Sobre o Chega e André Ventura: lições da América
Como se viu com Trump, dizer, simplesmente, que se está contra André Ventura, ou contra o Chega, conta pouco. O que é preciso é que o combate a esse discurso se faça com urgência com o retorno ao político, com razões e sem tréguas, desfazendo-o e pondo a nu a toda a sua debilidade e indecência.
Joe Biden é o próximo Presidente dos Estados Unidos da América. Para Donald Trump, ex-estrela de televisão, the show must go on, independentemente da verdade dos votos que se contaram, e o seu triste espectáculo só há-de terminar, parece, quando for arrastado da Casa Branca pelos braços da Justiça, ou restando-lhe um pingo de sensatez, concedendo a derrota e escolhendo sair pelo seu próprio pé.
Sobre a incompetência da sua presidência, já foram feitas todas as análises. Por isso, ou melhor, apesar disso, quando se olha para este mapa e para a extensão da mancha vermelha do voto em Trump, não há tranquilidade que nos valha. Sai Trump, mas o trumpismo fica; sai Trump, mas ficou demonstrada a disponibilidade de quase 70 milhões de eleitores para serem condescendentes com atropelos à democracia e no apoio a propostas de governo entre o superficial, o inaplicável e o bizarro.
Numa entrevista feita há dias por Pedro Rios a Anne Applebaum, a historiadora e jornalista americana vaticinava que o impacto político da derrota de Trump será capaz de enfraquecer muitos líderes de extrema-direita na Europa. Não me parece que com Biden se consiga varrer de uma penada essa “espécie de internacional populista”. As causas da desilusão de tantos, na América do Norte e do Sul e pela Europa fora e que alimentam esse movimento, não desapareceram. Há, ainda, uma pandemia que não se sabe quando e como vai ser controlada e o que se lhe vai seguir: estagnação e crise económica, falências, desemprego e a eterna desigualdade que nunca se resolve.
Por cá, André Ventura é candidato à presidência. Não há dúvida sobre quem será o próximo Presidente da República, mas há sobre o número de eleitores que votarão no candidato do Chega, e em que lugares ficarão as candidaturas de esquerda e a dos liberais. Quando Trump apresentou a sua candidatura em 2015, era uma anedota e das fracas. Ao contrário de Trump, que nunca se importou que o comparassem a uma personagem de circo, Ventura quer as vestes de político sério. Ao contrário de Trump, e do que vende na praça pública, Ventura nunca foi um outsider da política. Está há muitos anos completamente dentro dela e é muito mais inteligente do que Trump.
Ao mesmo tempo, o Chega soma e segue. Nas eleições dos Açores de 25 de Outubro, conseguiu eleger dois deputados. O PSD, para conseguir pôr a funcionar uma geringonça que o levasse a governar, pela via de uma maioria parlamentar, precisava dessas duas peças. Primeiro, o Chega rejeitou qualquer acordo, justificando-o pelos “valores e convicções” do partido: “ou aceitam ceder e juntar-se a nós nestas convicções ou nós não aceitamos vender-nos por lugares”, afirmou André Ventura. Antes, José Manuel Bolieiro, vice-presidente de Rui Rio na direcção nacional do PSD e líder do PSD-Açores, assegurava que atitudes extremistas e populistas não o comoviam, nem interessavam aos açorianos. A verdade é que, em três tempos, PSD e Chega já estavam entendidos. Para tal, o Chega terá recuado na pretensão de que o PSD participasse no seu projecto de revisão constitucional, aquele em que André Ventura, sem nenhum pudor, propõe a castração química e a prisão perpétua. José Manuel Bolieiro foi, entretanto, indigitado presidente do Governo Regional dos Açores.

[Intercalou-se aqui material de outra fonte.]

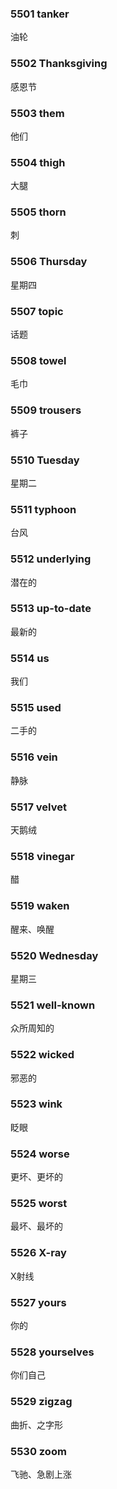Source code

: ### 5501 tanker
油轮

### 5502 Thanksgiving
感恩节

### 5503 them
他们

### 5504 thigh
大腿

### 5505 thorn
刺

### 5506 Thursday
星期四

### 5507 topic
话题

### 5508 towel
毛巾

### 5509 trousers
裤子

### 5510 Tuesday
星期二

### 5511 typhoon
台风

### 5512 underlying
潜在的

### 5513 up-to-date
最新的

### 5514 us
我们

### 5515 used
二手的

### 5516 vein
静脉

### 5517 velvet
天鹅绒

### 5518 vinegar
醋

### 5519 waken
醒来、唤醒

### 5520 Wednesday
星期三

### 5521 well-known
众所周知的

### 5522 wicked
邪恶的

### 5523 wink
眨眼

### 5524 worse
更坏、更坏的

### 5525 worst
最坏、最坏的

### 5526 X-ray
X射线

### 5527 yours
你的

### 5528 yourselves
你们自己

### 5529 zigzag
曲折、之字形

### 5530 zoom
飞驰、急剧上涨

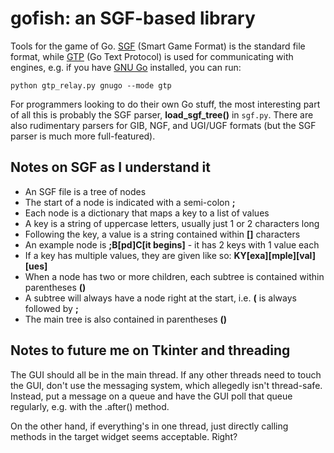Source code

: # gofish: an SGF-based library

Tools for the game of Go. [SGF](http://www.red-bean.com/sgf/) (Smart Game Format) is the standard file format, while [GTP](https://www.lysator.liu.se/~gunnar/gtp/) (Go Text Protocol) is used for communicating with engines, e.g. if you have [GNU Go](https://www.gnu.org/software/gnugo/) installed, you can run:

    python gtp_relay.py gnugo --mode gtp

For programmers looking to do their own Go stuff, the most interesting part of all this is probably the SGF parser, **load_sgf_tree()** in `sgf.py`. There are also rudimentary parsers for GIB, NGF, and UGI/UGF formats (but the SGF parser is much more full-featured).

## Notes on SGF as I understand it

* An SGF file is a tree of nodes
* The start of a node is indicated with a semi-colon **;**
* Each node is a dictionary that maps a key to a list of values
* A key is a string of uppercase letters, usually just 1 or 2 characters long
* Following the key, a value is a string contained within **[]** characters
* An example node is **;B[pd]C[it begins]** - it has 2 keys with 1 value each
* If a key has multiple values, they are given like so: **KY[exa][mple][val][ues]**
* When a node has two or more children, each subtree is contained within parentheses **()**
* A subtree will always have a node right at the start, i.e. **(** is always followed by **;**
* The main tree is also contained in parentheses **()**

## Notes to future me on Tkinter and threading

The GUI should all be in the main thread. If any other threads need to touch the GUI, don't use the messaging system, which allegedly isn't thread-safe. Instead, put a message on a queue and have the GUI poll that queue regularly, e.g. with the .after() method.

On the other hand, if everything's in one thread, just directly calling methods in the target widget seems acceptable. Right?
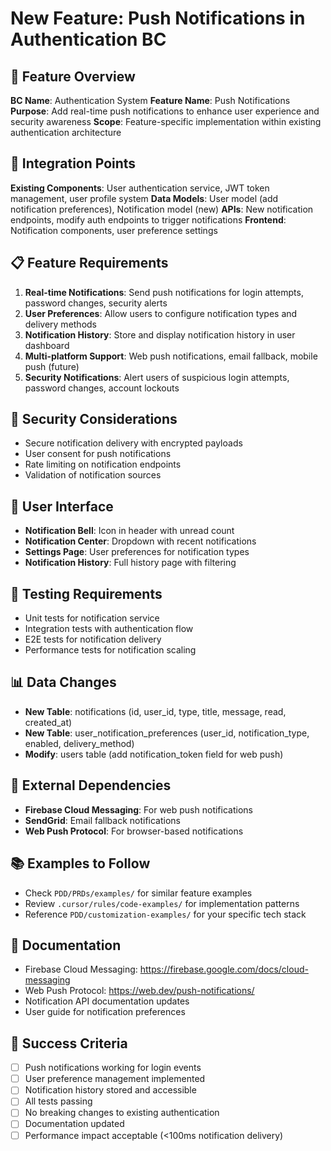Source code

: # New Feature: Push Notifications in Authentication BC

## 🎯 Feature Overview
**BC Name**: Authentication System
**Feature Name**: Push Notifications
**Purpose**: Add real-time push notifications to enhance user experience and security awareness
**Scope**: Feature-specific implementation within existing authentication architecture

## 🔗 Integration Points
**Existing Components**: User authentication service, JWT token management, user profile system
**Data Models**: User model (add notification preferences), Notification model (new)
**APIs**: New notification endpoints, modify auth endpoints to trigger notifications
**Frontend**: Notification components, user preference settings

## 📋 Feature Requirements
1. **Real-time Notifications**: Send push notifications for login attempts, password changes, security alerts
2. **User Preferences**: Allow users to configure notification types and delivery methods
3. **Notification History**: Store and display notification history in user dashboard
4. **Multi-platform Support**: Web push notifications, email fallback, mobile push (future)
5. **Security Notifications**: Alert users of suspicious login attempts, password changes, account lockouts

## 🔐 Security Considerations
- Secure notification delivery with encrypted payloads
- User consent for push notifications
- Rate limiting on notification endpoints
- Validation of notification sources

## 📱 User Interface
- **Notification Bell**: Icon in header with unread count
- **Notification Center**: Dropdown with recent notifications
- **Settings Page**: User preferences for notification types
- **Notification History**: Full history page with filtering

## 🧪 Testing Requirements
- Unit tests for notification service
- Integration tests with authentication flow
- E2E tests for notification delivery
- Performance tests for notification scaling

## 📊 Data Changes
- **New Table**: notifications (id, user_id, type, title, message, read, created_at)
- **New Table**: user_notification_preferences (user_id, notification_type, enabled, delivery_method)
- **Modify**: users table (add notification_token field for web push)

## 🔗 External Dependencies
- **Firebase Cloud Messaging**: For web push notifications
- **SendGrid**: Email fallback notifications
- **Web Push Protocol**: For browser-based notifications

## 📚 Examples to Follow
- Check `PDD/PRDs/examples/` for similar feature examples
- Review `.cursor/rules/code-examples/` for implementation patterns
- Reference `PDD/customization-examples/` for your specific tech stack

## 📖 Documentation
- Firebase Cloud Messaging: https://firebase.google.com/docs/cloud-messaging
- Web Push Protocol: https://web.dev/push-notifications/
- Notification API documentation updates
- User guide for notification preferences

## 🎯 Success Criteria
- [ ] Push notifications working for login events
- [ ] User preference management implemented
- [ ] Notification history stored and accessible
- [ ] All tests passing
- [ ] No breaking changes to existing authentication
- [ ] Documentation updated
- [ ] Performance impact acceptable (<100ms notification delivery)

Como se viu com Trump, dizer, simplesmente, que se está contra André Ventura, ou contra o Chega, conta pouco. Repetir, simplesmente, que o discurso é racista, xenófobo, misógino, fascista, de extrema-direita e esperar que com essa mão cheia de palavras fortes se dissuadam potenciais eleitores, conta menos ainda. O que é preciso é que o combate a esse discurso se faça com urgência com o retorno ao político, com razões e sem tréguas, desfazendo-o e pondo a nu a toda a sua debilidade e indecência.